On a more fundamental level, America stands to learn from the language recently used by the U.S. Supreme Court in ruling on Arizona’s immigration law; in particular its use of nonjudgmental language regarding immigrants, a prominent Hispanic business executive says.
“When you label someone an ‘illegal alien’ or ‘illegal immigrant’ or just plain ‘illegal,’ you are effectively saying the individual, as opposed to the actions the person has taken, is unlawful,” wrote Charles Garcia, CEO of Garcia Trujillo, in a column for CNN.

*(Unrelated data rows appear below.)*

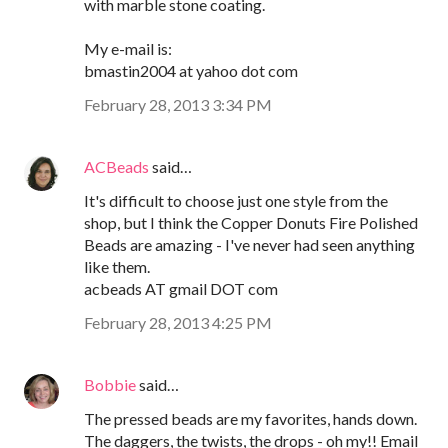
with marble stone coating.
My e-mail is:
bmastin2004 at yahoo dot com
February 28, 2013 3:34 PM
ACBeads
said…
It's difficult to choose just one style from the
shop, but I think the Copper Donuts Fire Polished
Beads are amazing - I've never had seen anything
like them.
acbeads AT gmail DOT com
February 28, 2013 4:25 PM
Bobbie
said…
The pressed beads are my favorites, hands down.
The daggers, the twists, the drops - oh my!! Email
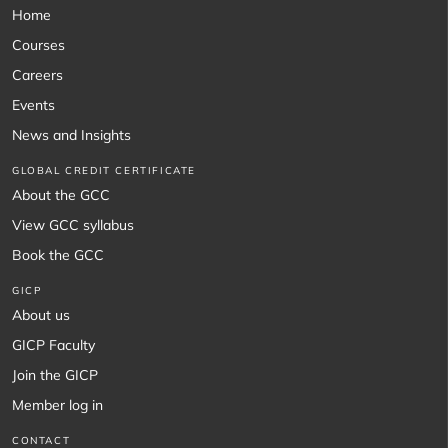
Home
Courses
Careers
Events
News and Insights
GLOBAL CREDIT CERTIFICATE
About the GCC
View GCC syllabus
Book the GCC
GICP
About us
GICP Faculty
Join the GICP
Member log in
CONTACT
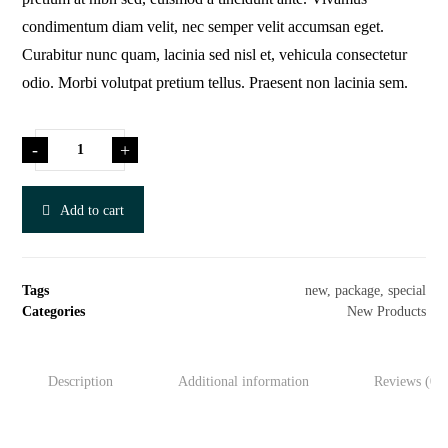
condimentum diam velit, nec semper velit accumsan eget.
Curabitur nunc quam, lacinia sed nisl et, vehicula consectetur
odio. Morbi volutpat pretium tellus. Praesent non lacinia sem.
-
+
Add to cart
Tags
new
,
package
,
special
Categories
New Products
Description
Additional information
Reviews (0)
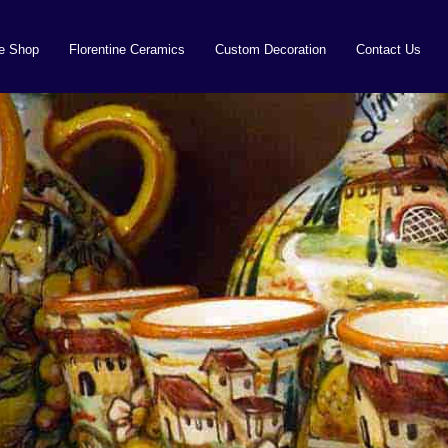
ne Shop
Florentine Ceramics
Custom Decoration
Contact Us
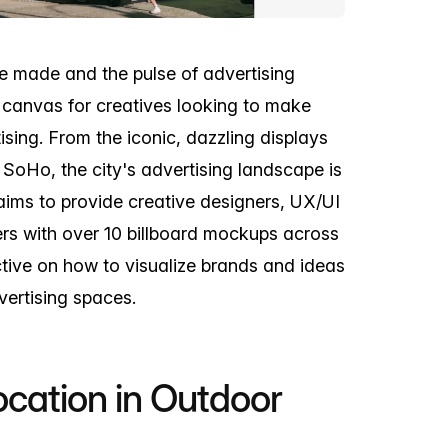
e made and the pulse of advertising
d canvas for creatives looking to make
ising. From the iconic, dazzling displays
 SoHo, the city's advertising landscape is
 aims to provide creative designers, UX/UI
rs with over 10 billboard mockups across
ctive on how to visualize brands and ideas
ertising spaces.
cation in Outdoor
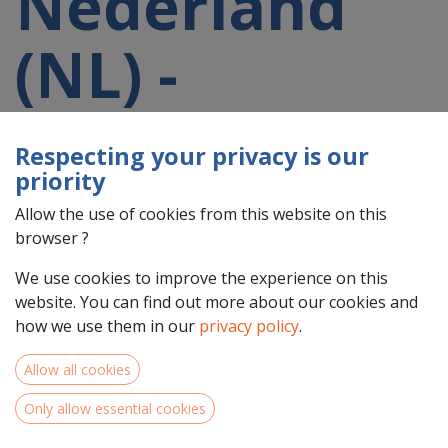
Nederland
(NL) -
Groningen
Respecting your privacy is our
priority
(NL11)
Allow the use of cookies from this website on this
browser ?
participating
We use cookies to improve the experience on this
website. You can find out more about our cookies and
in a 2021-
how we use them in our
privacy policy
.
Allow all cookies
2027 project
Only allow essential cookies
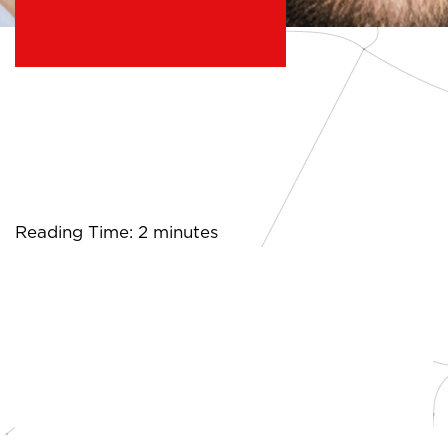
Reading Time: 2 minutes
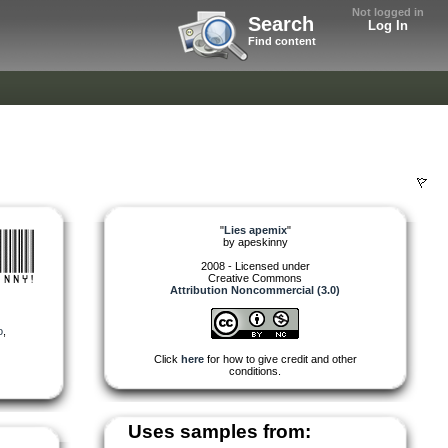
Not logged in
Search
Log In
Find content
"
Lies apemix
"
by
apeskinny
2008 - Licensed under
Creative Commons
Attribution Noncommercial (3.0)
o
,
Click
here
for how to give credit and other
conditions.
Uses samples from:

Garcia has served the administration of four presidents — both Democratic and Republican — his column said, in concluding that the Supreme Court was wise to avoid using terms that are often viewed as pejorative.
In explaining why such terms can be offensive, Garcia wrote, “In this country, there is still a presumption of innocence that requires a jury to convict someone of a crime. If you don’t pay your taxes, are you an illegal? What if you get a speeding ticket? A murder conviction? No. You’re still not an illegal. Even alleged terrorists and child molesters aren’t labeled illegals.”
In tracing the etymology of the term, Garcia argues that from its onset, the term has been used in a derogatory manner.
“The term ‘illegal immigrant’ was first used in 1939 as a slur by the British toward Jews who were fleeing the Nazis and entering Palestine without authorization,” Garcia wrote for CNN. “Holocaust survivor and Nobel Peace Prize winner Elie Wiesel aptly said that ‘no human being is illegal.’”
He went on to blame, in large measure, the Associated Press, which publishes a stylebook that is generally considered the bible of language usage for the media across the country. While AP recommends using the term “illegal immigrant” because of its neutral connotation, Garcia argues there is nothing neutral about the term.